--- GIVEN TEXT ---
•••••

# my se-r is only running on 3 cylinders



## Cheaster (Feb 26, 2003)

ever since i bottomed out on this shitty speed bump tonight my car has been running like shit. i had the music up so i didnt hear what i scraped but now the car is running terrible. right after i hit the bump we started smelling burning oil and exhaust fumes. i thought i might have hit somewhere on the exhaust and pinched the pipe shut but i couldnt see any dents when i looked under the car. now the engine is missing pretty badly and it has trouble finding an idle when its warmed up. u can feel the engine shaking during acceleration. also the exhaust sounds terrible and pops when u rev the engine. i checked all the little stuff that i could like the oil level, plugs, and plug wires. i have no clue what is wrong. i want to try and fix it tomorrow before it gets dark tomorrow. any helpful info would be appreciated.


----------



## himilefrontier (Jan 21, 2003)

did you bottom out the oil pan?If so, it may have destroyed the engine since there is very little clearence between the pan and oil pickup.Oil starvation may have done the damage.


----------



## BikerFry (Jul 31, 2003)

I'd be worried about the oil pan too... Does your exhaust have a color after the engine's warm?


----------



## Cheaster (Feb 26, 2003)

no the exhaust doesn't have a color too it when the motor is warm but u can smell the fumes. i dont think i cracked the oil pan because the oil level is still normal. unless i pushed the pan up into something else.


----------



## lovemysan (Jan 31, 2003)

last weekend I installed another JDM engine in my ser after the rod bearings went on the first. The engine was so new and the condition of under the valve was excellent. The main also showed no sign of seepage. I elected not to open the bottem end up. Upon turning the engine up I noticed the oil pan dented. After I removed it to replace it I noticed just what himile has said. There is very little room between the oil pickup and the bottom of the pan. There was a mark left by the pickup. Had I not had my morning caffiene, we would have installed it and cranked with a no way for it to get oil.


----------



## Schlegs 200SX (Mar 19, 2003)

do u have a cold air intake?


----------



## Schlegs 200SX (Mar 19, 2003)

if you do i might have an answer for you....


----------



## insanestvtop (Dec 3, 2002)

hey, at least you didnt run up on a curb cause a tire went out when it was wet outside, i ripped my oil pan and my car beld to death on the street, though its back to working that was around christmas time, wonderful present to myself. oh well, yea, ever since then its kinda run worse, but i think im going to do a se-r swap this christmas, cause my car is in OK at home right now, and im in CA in college


----------



## Schlegs 200SX (Mar 19, 2003)

how do u know its only on 3 cylinders? or is that how ur describing how it runs? u may want to check ur maf, bc if its still running its prob not oil pan or anything like that....


----------



## [V]igilant[D]river (Mar 6, 2003)

The car sounds like a lawn mower if its running on 3 cylinders.


----------



## sentrasersr20de (Jun 1, 2003)

Do you have a header on your car. Spray water on each header tube close to the head and if one of them doesn't vaporize the water quick enough would tell you if it is firing. how much of a dent does your oil pan have? maybe your plug wires came loose. I alway recommend putting duralube in your motor. My 91 ser hit a center divider and drained all the oil from the previous owner. He drove it 15 miles home completely dry and now I own it and I can rev it all the way to redline and the motor runs great. no bearing knock. My 80 Suburban leaked oil from the main rear seal and would run complete out of oil every other week. The duralube kept the motor from being damaged.

•••••

--- MATERIAL PROVIDED ---
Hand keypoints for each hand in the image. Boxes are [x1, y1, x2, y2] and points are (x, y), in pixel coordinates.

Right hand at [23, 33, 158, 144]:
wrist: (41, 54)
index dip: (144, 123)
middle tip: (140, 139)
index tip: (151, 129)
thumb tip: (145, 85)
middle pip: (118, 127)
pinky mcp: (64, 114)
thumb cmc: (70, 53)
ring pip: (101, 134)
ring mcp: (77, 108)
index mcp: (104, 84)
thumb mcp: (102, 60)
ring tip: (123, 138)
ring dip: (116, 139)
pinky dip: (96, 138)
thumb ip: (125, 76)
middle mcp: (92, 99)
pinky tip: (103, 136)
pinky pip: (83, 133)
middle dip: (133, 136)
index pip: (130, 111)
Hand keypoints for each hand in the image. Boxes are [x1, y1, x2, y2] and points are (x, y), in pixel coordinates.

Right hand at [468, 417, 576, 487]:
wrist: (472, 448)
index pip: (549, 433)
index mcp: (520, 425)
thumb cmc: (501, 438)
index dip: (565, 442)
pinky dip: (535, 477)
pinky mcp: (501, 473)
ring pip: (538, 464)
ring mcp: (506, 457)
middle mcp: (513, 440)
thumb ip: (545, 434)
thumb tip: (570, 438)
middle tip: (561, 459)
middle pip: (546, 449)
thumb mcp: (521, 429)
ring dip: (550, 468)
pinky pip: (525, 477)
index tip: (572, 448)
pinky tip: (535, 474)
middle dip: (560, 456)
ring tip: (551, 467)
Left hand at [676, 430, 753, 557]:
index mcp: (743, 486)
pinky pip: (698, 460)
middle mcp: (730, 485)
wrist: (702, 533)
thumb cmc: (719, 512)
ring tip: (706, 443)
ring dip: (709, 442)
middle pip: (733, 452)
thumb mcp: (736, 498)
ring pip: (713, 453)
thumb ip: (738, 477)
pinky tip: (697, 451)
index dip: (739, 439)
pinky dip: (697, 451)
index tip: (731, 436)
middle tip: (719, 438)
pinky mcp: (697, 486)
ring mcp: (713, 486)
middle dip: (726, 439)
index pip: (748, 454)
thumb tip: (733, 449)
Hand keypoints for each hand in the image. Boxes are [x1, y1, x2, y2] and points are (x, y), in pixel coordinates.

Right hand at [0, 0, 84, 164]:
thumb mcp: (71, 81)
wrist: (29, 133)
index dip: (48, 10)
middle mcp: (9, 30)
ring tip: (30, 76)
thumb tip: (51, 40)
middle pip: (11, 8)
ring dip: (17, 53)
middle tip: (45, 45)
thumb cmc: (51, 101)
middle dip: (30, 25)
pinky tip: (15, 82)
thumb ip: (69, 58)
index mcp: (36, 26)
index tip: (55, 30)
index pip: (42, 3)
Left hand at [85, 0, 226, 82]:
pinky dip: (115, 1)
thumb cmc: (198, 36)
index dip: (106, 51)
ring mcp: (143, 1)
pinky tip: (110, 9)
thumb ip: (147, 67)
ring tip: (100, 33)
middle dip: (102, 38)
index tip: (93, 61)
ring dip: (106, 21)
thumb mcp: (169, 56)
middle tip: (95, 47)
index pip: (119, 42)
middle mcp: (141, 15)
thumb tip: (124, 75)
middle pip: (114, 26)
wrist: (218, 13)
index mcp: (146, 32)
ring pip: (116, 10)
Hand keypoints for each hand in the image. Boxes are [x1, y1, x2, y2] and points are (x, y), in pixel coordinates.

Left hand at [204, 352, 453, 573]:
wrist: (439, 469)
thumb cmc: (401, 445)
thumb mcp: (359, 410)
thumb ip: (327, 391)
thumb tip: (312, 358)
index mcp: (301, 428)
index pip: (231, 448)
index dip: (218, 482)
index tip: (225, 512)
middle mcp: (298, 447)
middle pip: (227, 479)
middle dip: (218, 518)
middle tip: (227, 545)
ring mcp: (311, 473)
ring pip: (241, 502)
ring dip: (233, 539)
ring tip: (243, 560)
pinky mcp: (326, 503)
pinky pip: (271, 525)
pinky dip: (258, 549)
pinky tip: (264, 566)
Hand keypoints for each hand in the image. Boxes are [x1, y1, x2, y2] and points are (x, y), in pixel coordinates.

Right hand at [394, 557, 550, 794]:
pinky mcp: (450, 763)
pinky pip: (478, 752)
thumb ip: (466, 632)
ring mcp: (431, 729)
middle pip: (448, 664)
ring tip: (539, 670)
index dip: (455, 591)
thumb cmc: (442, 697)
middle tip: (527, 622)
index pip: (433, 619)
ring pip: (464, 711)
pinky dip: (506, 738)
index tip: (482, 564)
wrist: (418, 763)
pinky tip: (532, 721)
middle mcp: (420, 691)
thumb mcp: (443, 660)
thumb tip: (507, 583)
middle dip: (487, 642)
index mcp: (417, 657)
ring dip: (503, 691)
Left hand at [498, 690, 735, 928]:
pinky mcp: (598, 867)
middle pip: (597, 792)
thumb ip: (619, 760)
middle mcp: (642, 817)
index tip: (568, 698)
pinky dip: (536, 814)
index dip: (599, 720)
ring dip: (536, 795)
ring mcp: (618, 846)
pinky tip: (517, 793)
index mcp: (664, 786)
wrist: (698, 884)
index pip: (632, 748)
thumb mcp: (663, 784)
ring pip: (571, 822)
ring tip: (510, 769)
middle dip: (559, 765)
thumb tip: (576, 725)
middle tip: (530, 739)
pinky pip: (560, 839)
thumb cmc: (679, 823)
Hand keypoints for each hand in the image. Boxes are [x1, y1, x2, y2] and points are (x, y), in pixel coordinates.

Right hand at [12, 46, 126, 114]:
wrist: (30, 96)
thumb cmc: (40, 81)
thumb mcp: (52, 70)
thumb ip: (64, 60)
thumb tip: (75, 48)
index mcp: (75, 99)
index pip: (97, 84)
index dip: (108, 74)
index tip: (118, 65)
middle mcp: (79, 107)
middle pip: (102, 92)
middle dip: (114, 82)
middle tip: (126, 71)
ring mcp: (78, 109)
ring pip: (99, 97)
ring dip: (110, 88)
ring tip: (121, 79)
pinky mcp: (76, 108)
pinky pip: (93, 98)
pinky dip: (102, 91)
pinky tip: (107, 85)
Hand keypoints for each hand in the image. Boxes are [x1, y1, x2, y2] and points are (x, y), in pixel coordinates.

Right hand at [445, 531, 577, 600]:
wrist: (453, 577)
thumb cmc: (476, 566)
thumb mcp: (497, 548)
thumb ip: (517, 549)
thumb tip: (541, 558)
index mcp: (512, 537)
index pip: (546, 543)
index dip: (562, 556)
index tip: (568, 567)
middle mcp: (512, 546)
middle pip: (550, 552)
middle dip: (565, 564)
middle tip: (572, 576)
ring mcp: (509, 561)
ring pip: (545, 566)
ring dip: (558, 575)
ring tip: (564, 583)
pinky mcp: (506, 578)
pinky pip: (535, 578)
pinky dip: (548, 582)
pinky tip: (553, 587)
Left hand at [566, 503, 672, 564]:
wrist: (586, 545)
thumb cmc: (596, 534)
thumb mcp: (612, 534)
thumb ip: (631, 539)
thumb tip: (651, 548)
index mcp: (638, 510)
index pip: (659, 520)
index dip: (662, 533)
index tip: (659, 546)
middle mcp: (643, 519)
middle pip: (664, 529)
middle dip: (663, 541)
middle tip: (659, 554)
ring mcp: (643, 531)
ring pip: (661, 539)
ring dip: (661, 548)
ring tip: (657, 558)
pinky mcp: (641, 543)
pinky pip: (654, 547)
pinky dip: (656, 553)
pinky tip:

•••••

--- TASK SET ---
1 - Rewrite the forum thread's paragraph beginning "last weekend I installed another JDM engine" as a short bulleted list that keeps its main facts.
2 - In the forum thread, why does Cheaster doubt that the oil pan was cracked? Answer in one to three sentences.
3 - Answer these questions about the forum thread, one per line:
(a) What items did Cheaster check before posting?
(b) Where does sentrasersr20de suggest spraying water to tell whether a cylinder is firing?
(c) According to [V]igilant[D]river, what does the car sound like if it is running on 3 cylinders?
The entries play no part in anything asked here.

--- RESULTS OF THE TASKS ---
1 -
- Installed another JDM engine in the SE-R after the rod bearings went on the first one.
- The engine was very new, the condition under the valve was excellent, and the main showed no sign of seepage, so the bottom end was not opened up.
- On turning the engine up, noticed the oil pan was dented.
- After removing the pan to replace it, found very little room between the oil pickup and the bottom of the pan, with a mark left by the pickup.
- Without the morning caffeine, the engine would have been installed and cranked with no way for it to get oil.

2 - Cheaster doubts the oil pan was cracked because the oil level is still normal. Cheaster allows only that the pan might have been pushed up into something else.

3 -
(a) The oil level, the plugs, and the plug wires.
(b) On each header tube, close to the head.
(c) A lawn mower.